EXERCISE AIM ->
Of the entries below, return exactly those lines that fall between the one containing "- mechanically ventilated" and the one containing "- abdominal aorta: bounding", the two end lines included.

┌─ RECORDS SHOWN

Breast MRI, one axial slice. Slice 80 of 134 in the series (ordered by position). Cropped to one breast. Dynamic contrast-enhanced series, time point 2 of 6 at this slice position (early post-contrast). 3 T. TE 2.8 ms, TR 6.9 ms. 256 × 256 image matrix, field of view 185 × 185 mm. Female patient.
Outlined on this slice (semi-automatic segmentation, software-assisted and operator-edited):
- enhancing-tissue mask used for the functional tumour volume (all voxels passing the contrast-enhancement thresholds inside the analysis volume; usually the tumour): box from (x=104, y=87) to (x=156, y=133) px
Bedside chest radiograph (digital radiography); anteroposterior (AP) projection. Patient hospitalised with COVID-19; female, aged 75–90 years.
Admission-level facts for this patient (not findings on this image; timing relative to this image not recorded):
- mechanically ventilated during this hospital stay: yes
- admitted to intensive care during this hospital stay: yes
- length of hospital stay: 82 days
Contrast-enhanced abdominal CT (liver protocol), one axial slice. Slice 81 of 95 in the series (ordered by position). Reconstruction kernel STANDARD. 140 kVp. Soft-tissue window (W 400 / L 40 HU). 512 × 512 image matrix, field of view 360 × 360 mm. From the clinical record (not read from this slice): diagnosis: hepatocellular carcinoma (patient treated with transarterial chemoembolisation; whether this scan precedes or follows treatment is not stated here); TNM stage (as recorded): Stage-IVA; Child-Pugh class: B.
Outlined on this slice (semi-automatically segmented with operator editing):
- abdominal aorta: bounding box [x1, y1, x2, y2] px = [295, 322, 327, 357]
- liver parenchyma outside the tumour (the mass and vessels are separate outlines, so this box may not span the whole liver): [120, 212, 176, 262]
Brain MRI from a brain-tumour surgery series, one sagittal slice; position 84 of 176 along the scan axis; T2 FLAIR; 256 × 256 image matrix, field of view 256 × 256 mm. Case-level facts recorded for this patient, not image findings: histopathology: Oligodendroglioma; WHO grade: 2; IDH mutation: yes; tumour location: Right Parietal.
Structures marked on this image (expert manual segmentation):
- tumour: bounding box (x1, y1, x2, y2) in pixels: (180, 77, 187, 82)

└─

ANSWER SPACE ->
- mechanically ventilated during this hospital stay: yes
- admitted to intensive care during this hospital stay: yes
- length of hospital stay: 82 days
Contrast-enhanced abdominal CT (liver protocol), one axial slice. Slice 81 of 95 in the series (ordered by position). Reconstruction kernel STANDARD. 140 kVp. Soft-tissue window (W 400 / L 40 HU). 512 × 512 image matrix, field of view 360 × 360 mm. From the clinical record (not read from this slice): diagnosis: hepatocellular carcinoma (patient treated with transarterial chemoembolisation; whether this scan precedes or follows treatment is not stated here); TNM stage (as recorded): Stage-IVA; Child-Pugh class: B.
Outlined on this slice (semi-automatically segmented with operator editing):
- abdominal aorta: bounding box [x1, y1, x2, y2] px = [295, 322, 327, 357]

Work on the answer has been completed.